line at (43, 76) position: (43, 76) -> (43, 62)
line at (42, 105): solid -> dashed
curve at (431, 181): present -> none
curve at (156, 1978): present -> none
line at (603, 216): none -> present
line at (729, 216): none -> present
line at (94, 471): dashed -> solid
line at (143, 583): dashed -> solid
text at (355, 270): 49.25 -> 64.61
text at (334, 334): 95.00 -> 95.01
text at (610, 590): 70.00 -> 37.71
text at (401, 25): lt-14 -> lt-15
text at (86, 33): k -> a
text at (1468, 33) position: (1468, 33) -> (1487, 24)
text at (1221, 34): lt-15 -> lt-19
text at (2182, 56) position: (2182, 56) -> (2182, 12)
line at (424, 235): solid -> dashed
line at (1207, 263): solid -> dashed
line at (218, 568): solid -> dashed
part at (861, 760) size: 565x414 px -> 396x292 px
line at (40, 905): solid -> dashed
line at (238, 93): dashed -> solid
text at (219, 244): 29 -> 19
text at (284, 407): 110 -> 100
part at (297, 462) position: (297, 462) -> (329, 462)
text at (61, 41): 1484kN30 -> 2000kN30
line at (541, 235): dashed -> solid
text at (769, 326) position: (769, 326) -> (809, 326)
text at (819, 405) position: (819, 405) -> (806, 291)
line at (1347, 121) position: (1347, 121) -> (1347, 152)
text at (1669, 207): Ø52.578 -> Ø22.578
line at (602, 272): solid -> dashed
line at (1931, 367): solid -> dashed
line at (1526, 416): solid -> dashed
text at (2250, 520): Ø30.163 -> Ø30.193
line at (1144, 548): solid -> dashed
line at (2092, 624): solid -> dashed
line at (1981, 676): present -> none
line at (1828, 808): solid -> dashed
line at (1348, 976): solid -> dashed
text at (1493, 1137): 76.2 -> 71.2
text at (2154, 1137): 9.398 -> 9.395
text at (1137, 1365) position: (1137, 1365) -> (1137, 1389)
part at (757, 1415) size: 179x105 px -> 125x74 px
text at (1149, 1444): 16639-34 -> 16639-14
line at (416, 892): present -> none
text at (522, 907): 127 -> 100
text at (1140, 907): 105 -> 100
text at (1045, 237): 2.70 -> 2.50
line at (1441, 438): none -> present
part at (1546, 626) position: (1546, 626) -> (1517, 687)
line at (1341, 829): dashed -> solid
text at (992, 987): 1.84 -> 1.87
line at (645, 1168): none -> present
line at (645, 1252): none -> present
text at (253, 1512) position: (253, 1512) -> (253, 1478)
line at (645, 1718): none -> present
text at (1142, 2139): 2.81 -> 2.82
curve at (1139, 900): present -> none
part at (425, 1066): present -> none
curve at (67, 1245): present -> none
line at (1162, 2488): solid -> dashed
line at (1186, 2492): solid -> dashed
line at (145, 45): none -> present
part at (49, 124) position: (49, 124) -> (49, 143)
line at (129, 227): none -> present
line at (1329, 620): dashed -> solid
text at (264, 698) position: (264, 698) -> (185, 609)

[Stated problem]
Copy every line of the material above without changing a single character, keeping the lines in their original order.

[Expected answer]
line at (43, 76) position: (43, 76) -> (43, 62)
line at (42, 105): solid -> dashed
curve at (431, 181): present -> none
curve at (156, 1978): present -> none
line at (603, 216): none -> present
line at (729, 216): none -> present
line at (94, 471): dashed -> solid
line at (143, 583): dashed -> solid
text at (355, 270): 49.25 -> 64.61
text at (334, 334): 95.00 -> 95.01
text at (610, 590): 70.00 -> 37.71
text at (401, 25): lt-14 -> lt-15
text at (86, 33): k -> a
text at (1468, 33) position: (1468, 33) -> (1487, 24)
text at (1221, 34): lt-15 -> lt-19
text at (2182, 56) position: (2182, 56) -> (2182, 12)
line at (424, 235): solid -> dashed
line at (1207, 263): solid -> dashed
line at (218, 568): solid -> dashed
part at (861, 760) size: 565x414 px -> 396x292 px
line at (40, 905): solid -> dashed
line at (238, 93): dashed -> solid
text at (219, 244): 29 -> 19
text at (284, 407): 110 -> 100
part at (297, 462) position: (297, 462) -> (329, 462)
text at (61, 41): 1484kN30 -> 2000kN30
line at (541, 235): dashed -> solid
text at (769, 326) position: (769, 326) -> (809, 326)
text at (819, 405) position: (819, 405) -> (806, 291)
line at (1347, 121) position: (1347, 121) -> (1347, 152)
text at (1669, 207): Ø52.578 -> Ø22.578
line at (602, 272): solid -> dashed
line at (1931, 367): solid -> dashed
line at (1526, 416): solid -> dashed
text at (2250, 520): Ø30.163 -> Ø30.193
line at (1144, 548): solid -> dashed
line at (2092, 624): solid -> dashed
line at (1981, 676): present -> none
line at (1828, 808): solid -> dashed
line at (1348, 976): solid -> dashed
text at (1493, 1137): 76.2 -> 71.2
text at (2154, 1137): 9.398 -> 9.395
text at (1137, 1365) position: (1137, 1365) -> (1137, 1389)
part at (757, 1415) size: 179x105 px -> 125x74 px
text at (1149, 1444): 16639-34 -> 16639-14
line at (416, 892): present -> none
text at (522, 907): 127 -> 100
text at (1140, 907): 105 -> 100
text at (1045, 237): 2.70 -> 2.50
line at (1441, 438): none -> present
part at (1546, 626) position: (1546, 626) -> (1517, 687)
line at (1341, 829): dashed -> solid
text at (992, 987): 1.84 -> 1.87
line at (645, 1168): none -> present
line at (645, 1252): none -> present
text at (253, 1512) position: (253, 1512) -> (253, 1478)
line at (645, 1718): none -> present
text at (1142, 2139): 2.81 -> 2.82
curve at (1139, 900): present -> none
part at (425, 1066): present -> none
curve at (67, 1245): present -> none
line at (1162, 2488): solid -> dashed
line at (1186, 2492): solid -> dashed
line at (145, 45): none -> present
part at (49, 124) position: (49, 124) -> (49, 143)
line at (129, 227): none -> present
line at (1329, 620): dashed -> solid
text at (264, 698) position: (264, 698) -> (185, 609)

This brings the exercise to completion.